My heart lies somewhere in the bottom of a box. I poured it out with ink and tears. I stopped and started it a hundred times. I looked at it again and again. My fingers trembled as I folded it. My chest ached as I sealed it away. I cried as I inscribed your name. And then I let it go; closing it in a tiny metal casket and hoisting the flag. The days ran together, one into the other, and my heart drifted across the ocean. Guarded by a dozen soldiers, it traveled space and time. Then somewhere between the sound of gunfire and the blowing sand, it came to rest in the bottom of a box; forgotten in the madness of war.

Building a Wall

For a moment they forgot their task. They were swept away in the possibilities of daydreams; forgetting their reality and running hand in hand toward infinite potential.
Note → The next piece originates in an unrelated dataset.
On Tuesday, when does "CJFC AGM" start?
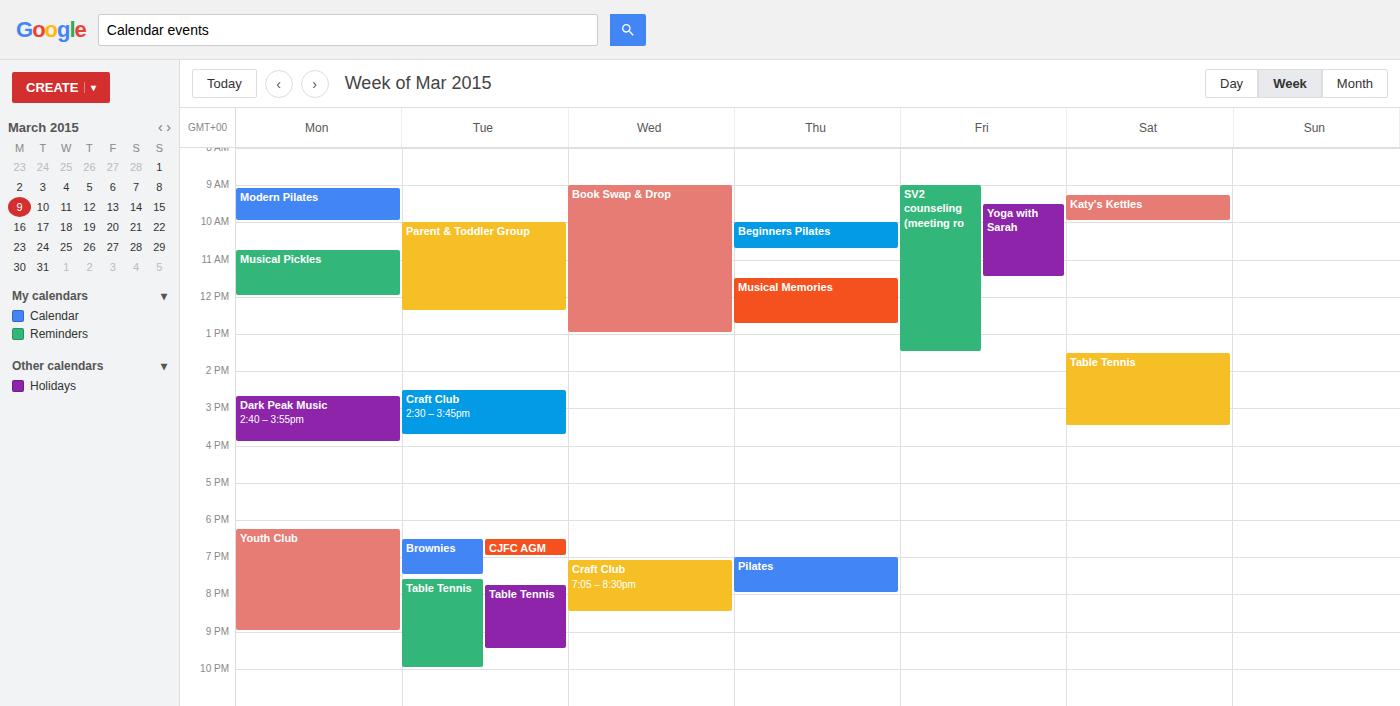
6:30 PM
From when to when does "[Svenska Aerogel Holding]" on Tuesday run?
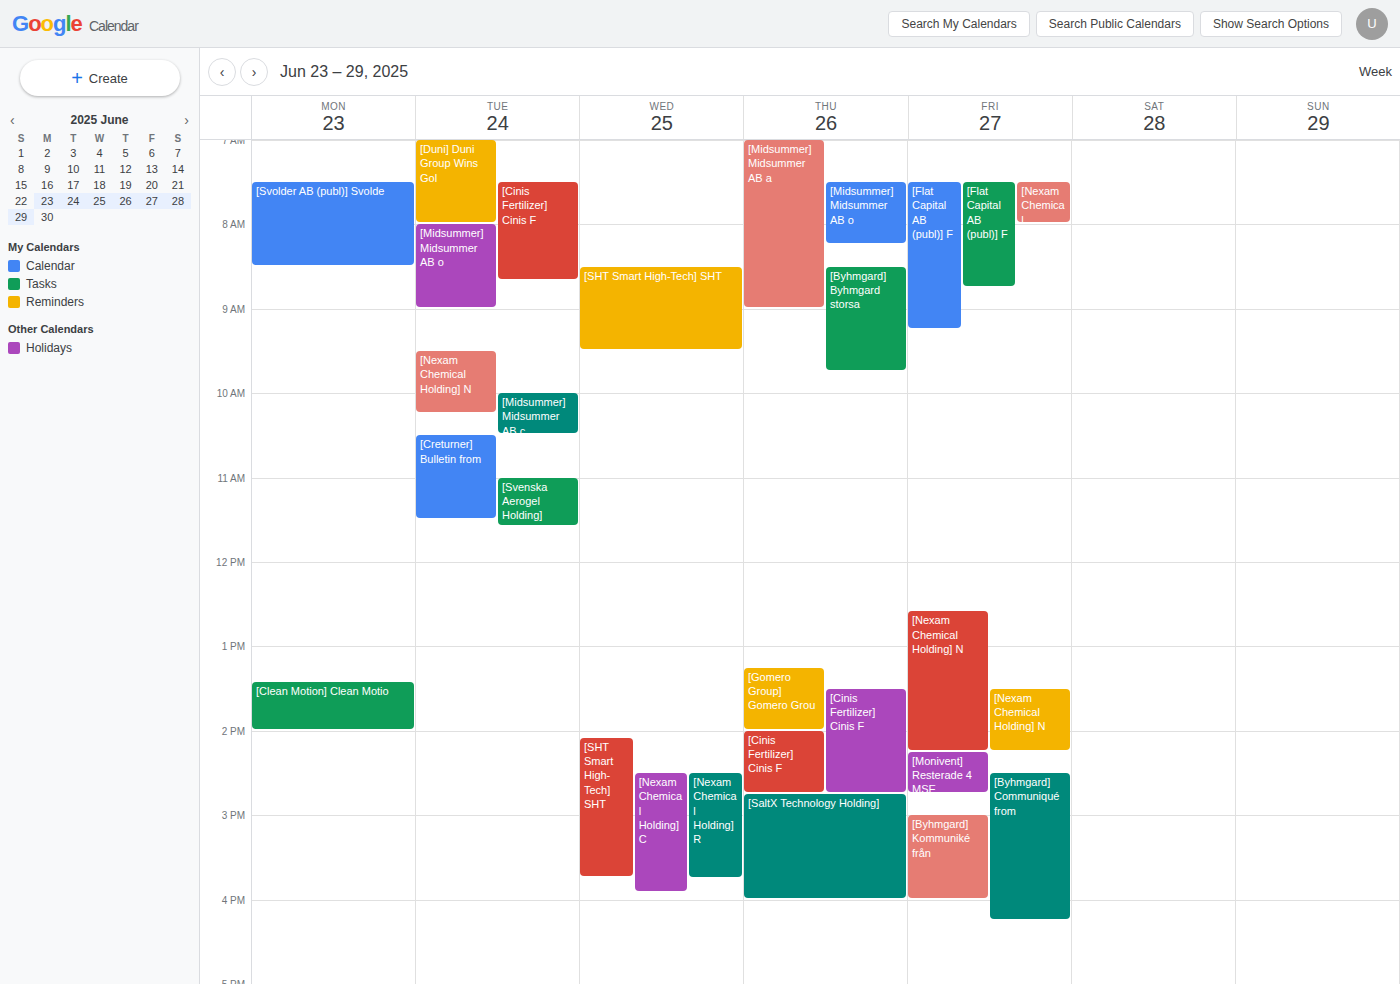
11:00 AM to 11:35 AM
Their eyes danced to a symphony played on the strings of the heart. Their laughter rose into the night and reverberated among the angels. Their fingers shook off their usual chill and warmed themselves in the grasp of each other’s hand. They took turns, leading and following, in a game of coy smiles and glances. They exchanged a kiss, just long enough to be savored but not so long as to satiate. As their heads lay softly on their pillows, a similar smile was fixed on each of their faces. And as their eyelashes rested on their cheeks, their thoughts slipped into slumber and then into dreams, allowing their flirtation to continue to play in the landscape of their imagination. But just as day always greets the night, the sun broke through from behind the curtains and these sweet fantasies were shaken off with the fluttering of awakening lashes. In the bright morning light, hope faded and realism took hold. So each rose and gathered their tools and went back to the task of building their wall.

Arms of the Ocean

I stood at the edge of the water with my bare feet slowly sinking in the soft sand beneath me. With each supple current from the rising tide, I settled deeper and deeper into the earth below. Over my shoulder hung the moon; unashamed, undeniable, whole. Her glow too dim to cast shadows, but bright enough to illuminate my fears. As the moments passed, my breathing aligned with the rhythm of the waves. It felt as if we had become one organism, oscillating in the cool night air, flowing into each other. I was lost in the waves; absent from my thoughts, floating in my memories. My balance had become shaky now that my feet were completely covered; one heel resting lower than the other. Without disturbing my base, I slowly sat down on the cold granules numbering greater than my imagination. At first they were rough on my thighs, but as my limbs began to numb in the wind, the sand became supple and comforting like a plush blanket of velvet. A gull flew overhead, crying out into the darkness, but I did not try to locate it. My vision was blurred in the deep purple before me. There was no horizon in the night. There was no end to my sister sea. She wrapped her fingers around me as the chilly air filled my lungs and released me back into the darkness with each breath I exhaled. I was deadened to my sorrow. Nothing remained; no hope, nor sadness, nor fear. All that remained was a void that was meant to be. My eyes grew heavy and I longed for rest, so I leaned back into the cradle of the shore and let the arms of the ocean cover me.